Theoretical and experimental study on liquid film thicknesses of unsteady slug flows in a capillary tube

Abstract Liquid film thickness is an important parameter for predicting evaporation and condensation heat transfer performance of two-phase slug flow in a capillary tube. Under flow boiling condition, the bubble of two-phase slug flow is elongated and accelerated. In the present study, the effect of acceleration on the liquid film thickness of unsteady two-phase slug flow is theoretically and experimentally investigated. It is first theoretically found that the accelerated slug flow is affected by the dimensionless numbers of capillary number (Ca), Weber number (We), and Bond number (Bo). The relation of the dimensionless liquid film thickness with the capillary number, Weber number, and Bond number for unsteady accelerated slug flows was obtained. The liquid film thicknesses of two-phase slug flows under acceleration condition were directly measured using laser focus displacement metering technique.

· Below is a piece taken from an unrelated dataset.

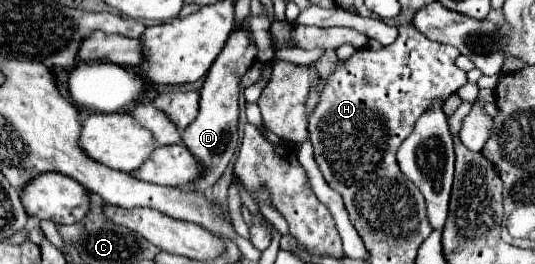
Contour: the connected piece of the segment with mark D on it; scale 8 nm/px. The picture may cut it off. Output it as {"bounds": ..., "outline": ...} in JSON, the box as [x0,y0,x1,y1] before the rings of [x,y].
{"bounds":[181,21,257,191],"outline":[[[243,21],[239,27],[233,29],[233,33],[229,35],[229,41],[225,43],[225,49],[221,51],[221,57],[217,57],[217,61],[207,73],[205,85],[201,89],[201,99],[199,99],[199,115],[181,135],[187,149],[205,165],[203,177],[193,185],[195,191],[205,191],[209,185],[213,185],[223,175],[223,171],[227,169],[237,149],[241,79],[251,69],[251,65],[257,61],[257,47],[251,45],[251,41],[253,39],[251,39],[247,21]]]}

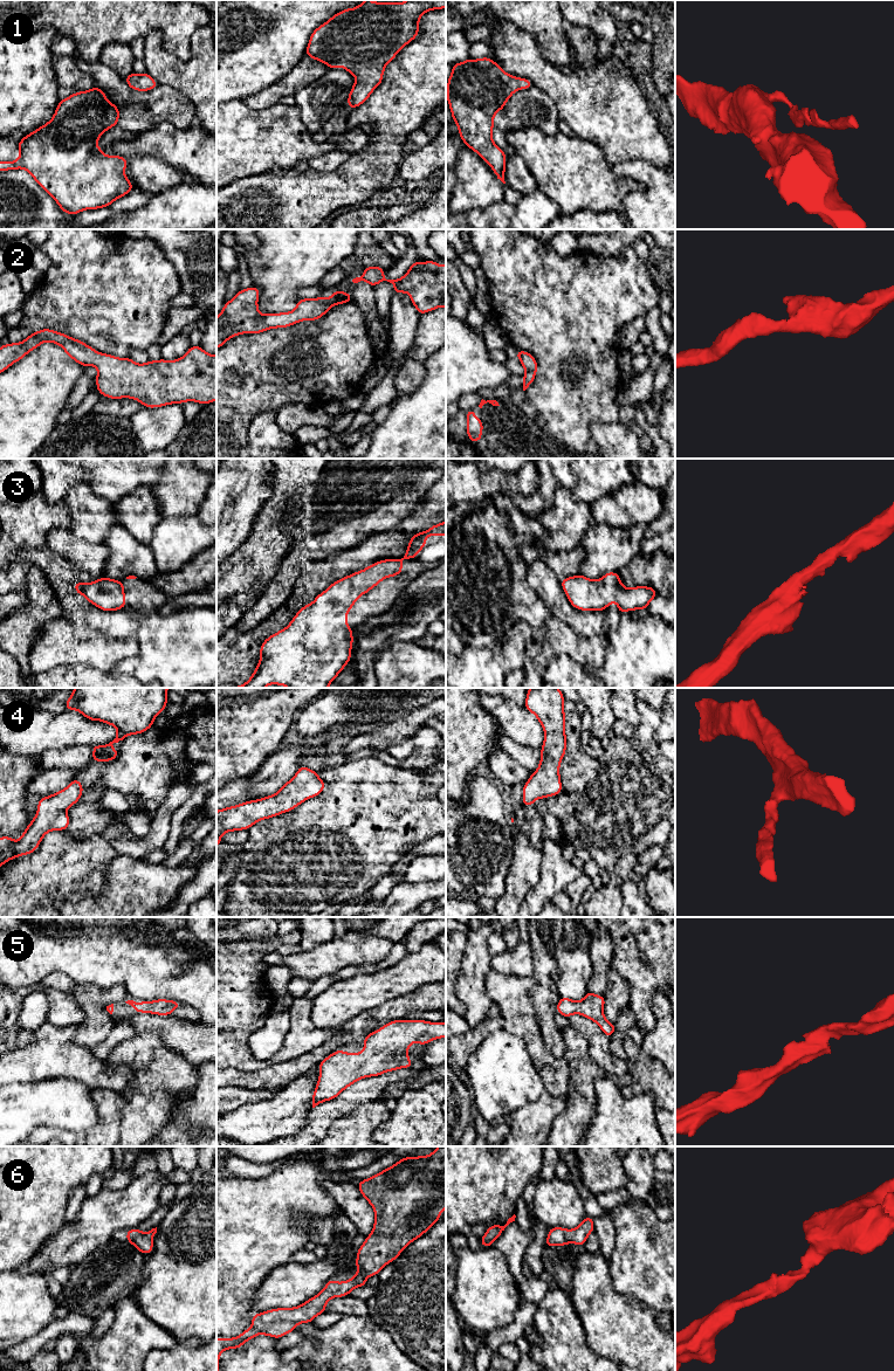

Circular capillary tube with inner diameter of 1 mm was used for the test tube, and water, ethanol and FC-40 were used as working fluids. The novel prediction correlation of liquid film thickness for accelerated slug flows was proposed and it well predicts all the experimental data for all conditions. As the Bond number increases, the liquid film thicknesses are gradually shifted in the direction of decreasing film thickness due to acceleration effect. At a fixed capillary number, initial liquid film thickness becomes thinner with increasing Bond number.